Copy every line of the entries that includes the word "Fernández".
━━━━
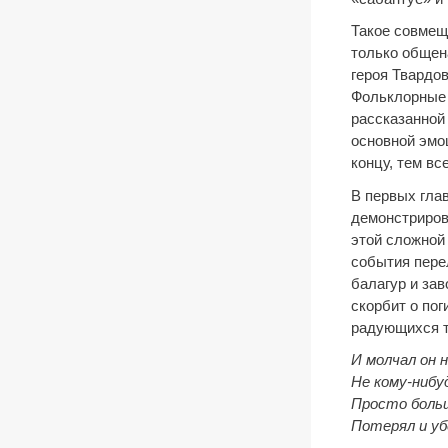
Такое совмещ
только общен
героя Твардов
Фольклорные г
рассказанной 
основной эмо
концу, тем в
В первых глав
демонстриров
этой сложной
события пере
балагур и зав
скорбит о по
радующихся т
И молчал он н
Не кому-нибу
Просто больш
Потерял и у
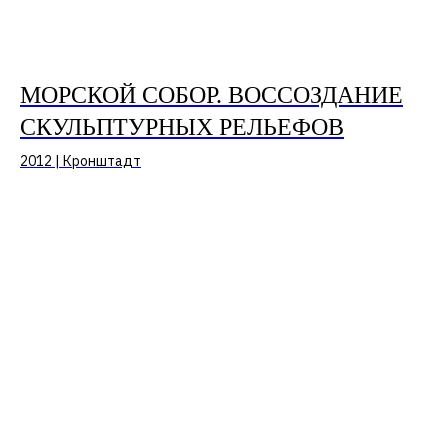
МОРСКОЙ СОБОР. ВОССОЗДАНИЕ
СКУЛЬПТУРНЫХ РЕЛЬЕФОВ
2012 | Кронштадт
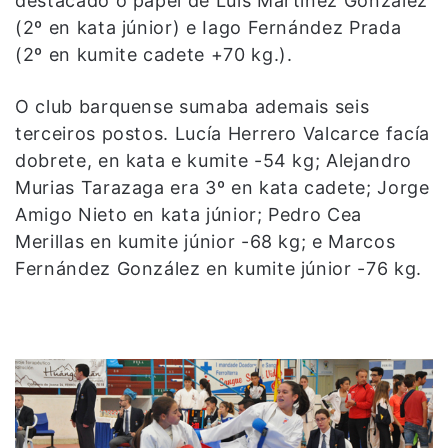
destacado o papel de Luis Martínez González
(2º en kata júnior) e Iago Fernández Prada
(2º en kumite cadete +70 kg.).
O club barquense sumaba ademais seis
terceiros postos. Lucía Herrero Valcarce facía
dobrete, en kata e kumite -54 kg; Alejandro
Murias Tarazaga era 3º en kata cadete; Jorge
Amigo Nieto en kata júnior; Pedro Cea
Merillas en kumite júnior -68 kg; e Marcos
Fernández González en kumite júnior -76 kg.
━━━━
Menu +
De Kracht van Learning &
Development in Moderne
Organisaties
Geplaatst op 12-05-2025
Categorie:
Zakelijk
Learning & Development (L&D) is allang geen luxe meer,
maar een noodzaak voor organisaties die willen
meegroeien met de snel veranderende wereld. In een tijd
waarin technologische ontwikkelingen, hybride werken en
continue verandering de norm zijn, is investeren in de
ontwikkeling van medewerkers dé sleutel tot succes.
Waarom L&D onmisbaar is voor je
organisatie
━━━━
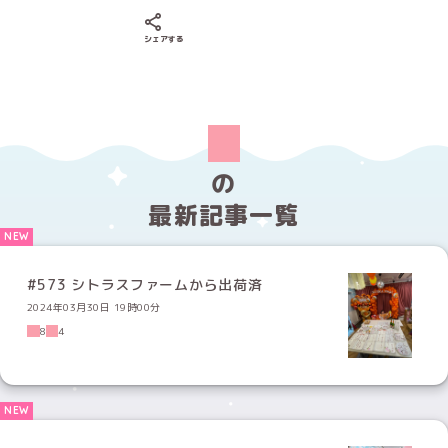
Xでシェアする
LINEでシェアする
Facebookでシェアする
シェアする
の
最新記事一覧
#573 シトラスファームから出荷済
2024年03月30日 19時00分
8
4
━━━━
> [SOLUTION]
(2º en kata júnior) e Iago Fernández Prada
Fernández González en kumite júnior -76 kg.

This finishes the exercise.